-- Opening Marker --

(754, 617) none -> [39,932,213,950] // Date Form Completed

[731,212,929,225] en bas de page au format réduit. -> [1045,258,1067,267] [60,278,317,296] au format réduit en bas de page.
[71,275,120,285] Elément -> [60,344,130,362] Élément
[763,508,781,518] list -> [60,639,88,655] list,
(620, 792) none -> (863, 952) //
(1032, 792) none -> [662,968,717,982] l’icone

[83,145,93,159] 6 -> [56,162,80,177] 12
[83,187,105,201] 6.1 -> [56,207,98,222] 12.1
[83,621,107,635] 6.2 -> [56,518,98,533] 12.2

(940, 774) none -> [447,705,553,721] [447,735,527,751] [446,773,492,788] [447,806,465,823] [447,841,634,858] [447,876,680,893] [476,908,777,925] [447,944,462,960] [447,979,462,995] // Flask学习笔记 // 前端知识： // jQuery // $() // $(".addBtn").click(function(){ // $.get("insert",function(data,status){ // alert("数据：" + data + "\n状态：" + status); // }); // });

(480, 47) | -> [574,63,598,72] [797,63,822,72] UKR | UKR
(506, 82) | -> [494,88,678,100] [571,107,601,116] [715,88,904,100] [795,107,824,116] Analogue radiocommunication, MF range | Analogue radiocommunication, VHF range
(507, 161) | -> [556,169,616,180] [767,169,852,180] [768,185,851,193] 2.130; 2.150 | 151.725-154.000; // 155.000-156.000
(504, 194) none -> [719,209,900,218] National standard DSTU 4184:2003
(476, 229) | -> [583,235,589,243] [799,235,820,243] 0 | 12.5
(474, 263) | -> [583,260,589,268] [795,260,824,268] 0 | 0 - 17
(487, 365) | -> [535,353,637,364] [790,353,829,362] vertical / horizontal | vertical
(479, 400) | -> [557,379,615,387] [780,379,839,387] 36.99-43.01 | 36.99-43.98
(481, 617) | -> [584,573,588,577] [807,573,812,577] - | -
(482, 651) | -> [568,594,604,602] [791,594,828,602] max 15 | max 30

-- Closing Marker --

_About this task:_ Your task is to extract all of the records exactly.

_Solution to this task:_
(754, 617) none -> [39,932,213,950] // Date Form Completed

[731,212,929,225] en bas de page au format réduit. -> [1045,258,1067,267] [60,278,317,296] au format réduit en bas de page.
[71,275,120,285] Elément -> [60,344,130,362] Élément
[763,508,781,518] list -> [60,639,88,655] list,
(620, 792) none -> (863, 952) //
(1032, 792) none -> [662,968,717,982] l’icone

[83,145,93,159] 6 -> [56,162,80,177] 12
[83,187,105,201] 6.1 -> [56,207,98,222] 12.1
[83,621,107,635] 6.2 -> [56,518,98,533] 12.2

(940, 774) none -> [447,705,553,721] [447,735,527,751] [446,773,492,788] [447,806,465,823] [447,841,634,858] [447,876,680,893] [476,908,777,925] [447,944,462,960] [447,979,462,995] // Flask学习笔记 // 前端知识： // jQuery // $() // $(".addBtn").click(function(){ // $.get("insert",function(data,status){ // alert("数据：" + data + "\n状态：" + status); // }); // });

(480, 47) | -> [574,63,598,72] [797,63,822,72] UKR | UKR
(506, 82) | -> [494,88,678,100] [571,107,601,116] [715,88,904,100] [795,107,824,116] Analogue radiocommunication, MF range | Analogue radiocommunication, VHF range
(507, 161) | -> [556,169,616,180] [767,169,852,180] [768,185,851,193] 2.130; 2.150 | 151.725-154.000; // 155.000-156.000
(504, 194) none -> [719,209,900,218] National standard DSTU 4184:2003
(476, 229) | -> [583,235,589,243] [799,235,820,243] 0 | 12.5
(474, 263) | -> [583,260,589,268] [795,260,824,268] 0 | 0 - 17
(487, 365) | -> [535,353,637,364] [790,353,829,362] vertical / horizontal | vertical
(479, 400) | -> [557,379,615,387] [780,379,839,387] 36.99-43.01 | 36.99-43.98
(481, 617) | -> [584,573,588,577] [807,573,812,577] - | -
(482, 651) | -> [568,594,604,602] [791,594,828,602] max 15 | max 30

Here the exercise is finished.